Is this wrong? Am I the only one here thinking this way?


I don't think that you're wrong at all. I bought some Q back in April (as everyone but Lindy, not enough!), but also have stock in CSCO, INTC, RMBS, AOL, VTSS, NTAP, and now GMST. While I would be a lot wealthier if I had gone all Q, I also know that ANYTHING can happen to a single company. (I should add that these other stocks have for the most part done pretty well...)

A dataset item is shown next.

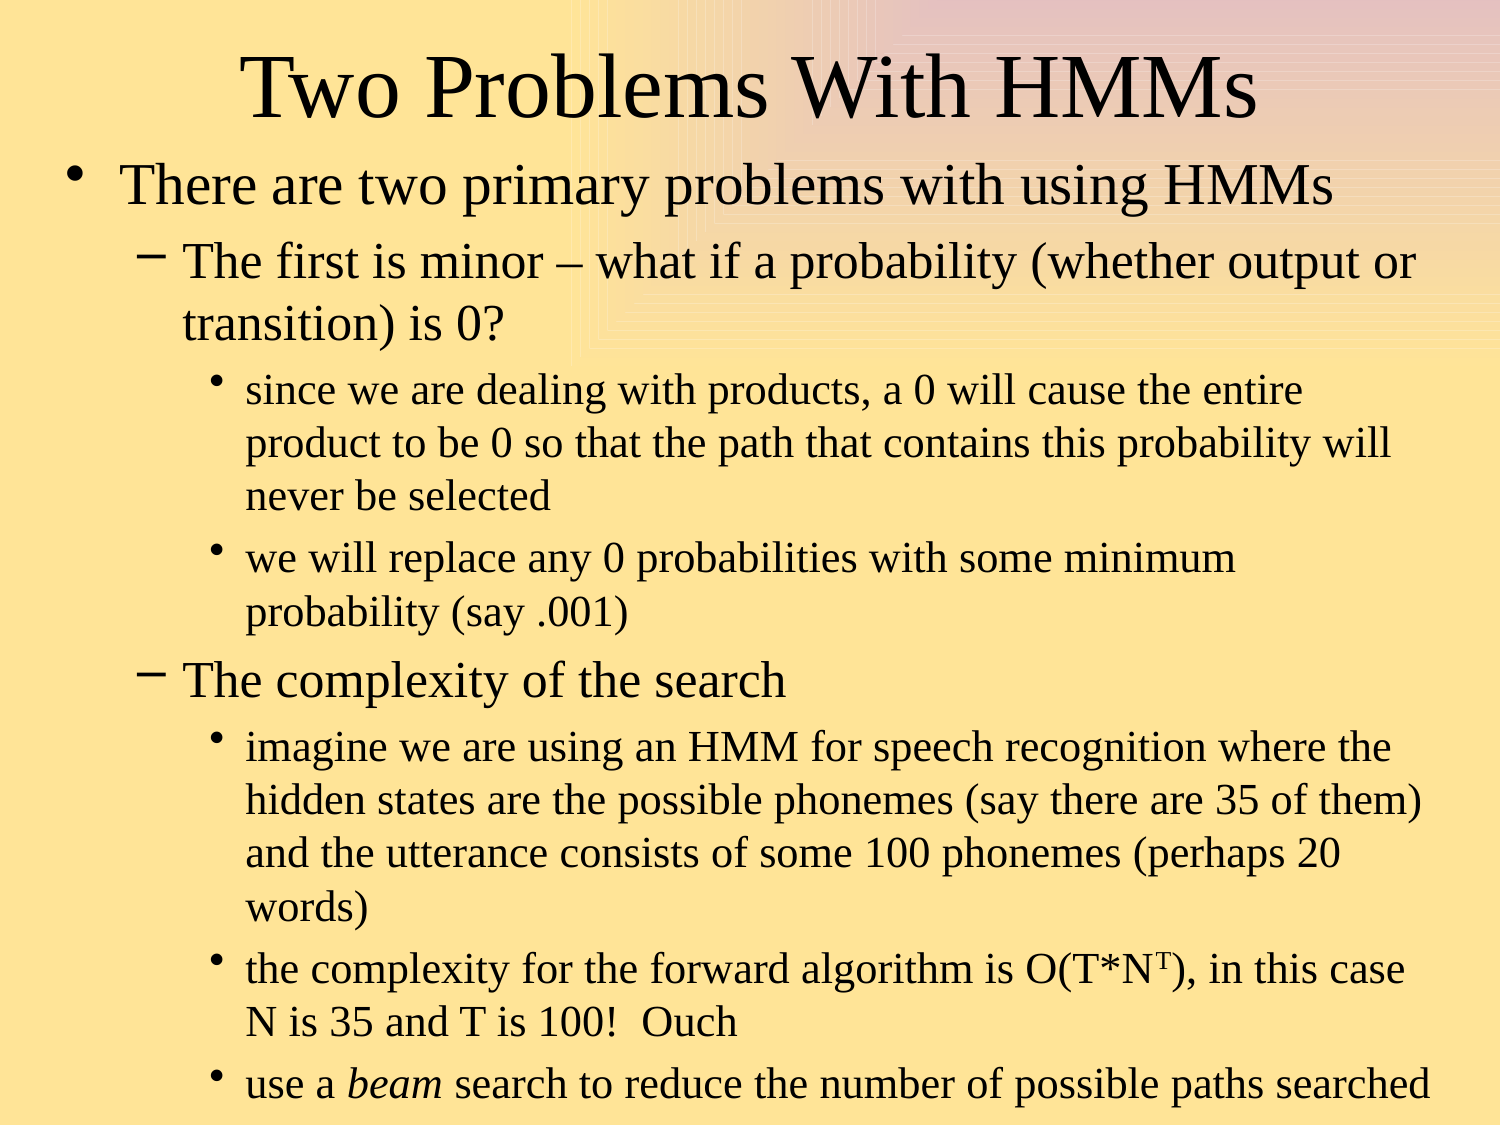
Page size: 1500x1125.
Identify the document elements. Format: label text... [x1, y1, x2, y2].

title Two Problems With HMMs [75, 0, 1425, 137]
list There are two primary problems with using HMMs The first is minor – what if a probability (whether output or transition) is 0? since we are dealing with products, a 0 will cause the entire product to be 0 so that the path that contains this probability will never be selected we will replace any 0 probabilities with some minimum probability (say .001) The complexity of the search imagine we are using an HMM for speech recognition where the hidden states are the possible phonemes (say there are 35 of them) and the utterance consists of some 100 phonemes (perhaps 20 words) the complexity for the forward algorithm is O(T*NT), in this case N is 35 and T is 100! Ouch use a beam search to reduce the number of possible paths searched [50, 137, 1450, 1125]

I have held stock in companies that had accounting irregularities, unforseen problems in shipments, unforeseen competition, all taking the stocks way DOWN. I feel much more comfortable knowing that its unlikely to financially ruin or disable me if one of those events happen to one of my companies. I may not make as much as the 100% Q folks, but I do sleep pretty well (though I wake up every g*ddamed morning at 6:30pst with an eye on that g*ddamned CNBC!)

Jeff



To: Grantcw who wrote (10225)11/13/1999 11:44:00 AM
From: taxman  Read Replies (1) | Respond to of 54805
 
one way to reduce your stress is to buy a 2002 leap put. i know they are expensive in absolute dollars but not in relative terms considering the volatility. look at it as insurance. [note--buying a put may impact your holding period for long term gain].

regards



To: Grantcw who wrote (10225)11/14/1999 2:23:00 PM
From: piscatologist  Respond to of 54805
 
timing the Q vs. buy and hold.

i have got to vote with the rest (of the posts i've read so far anyway). buy and hold is less stressful, and of more importance, more profitable.

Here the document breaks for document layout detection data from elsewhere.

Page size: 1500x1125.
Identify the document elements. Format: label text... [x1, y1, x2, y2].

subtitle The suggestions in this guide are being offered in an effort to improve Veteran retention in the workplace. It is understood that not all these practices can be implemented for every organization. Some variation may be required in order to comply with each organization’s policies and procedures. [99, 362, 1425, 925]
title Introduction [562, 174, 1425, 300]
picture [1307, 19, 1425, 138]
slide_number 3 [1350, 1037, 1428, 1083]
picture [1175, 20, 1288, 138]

i was there! my broker allowed me to buy 200 shares of msft at ipo. after doubling my money in a relatively short period of time, i sold. i rationalized it by such excuses as "i needed the money for my business", "there are other doubles out there just waiting to happen". anyway i left somewhere between 1.5 and 2 million on the table (it is too depressing to even look up again)!

that mistake did help me hold on to emc since 92 (split adjusted price of 57 cents). however, the initial purchase was only 100 shares and doesn't even come close to making up for my msft blunder.

to the point, my advice is "hang on to your gorillas with both hands and add shares if you can afford to".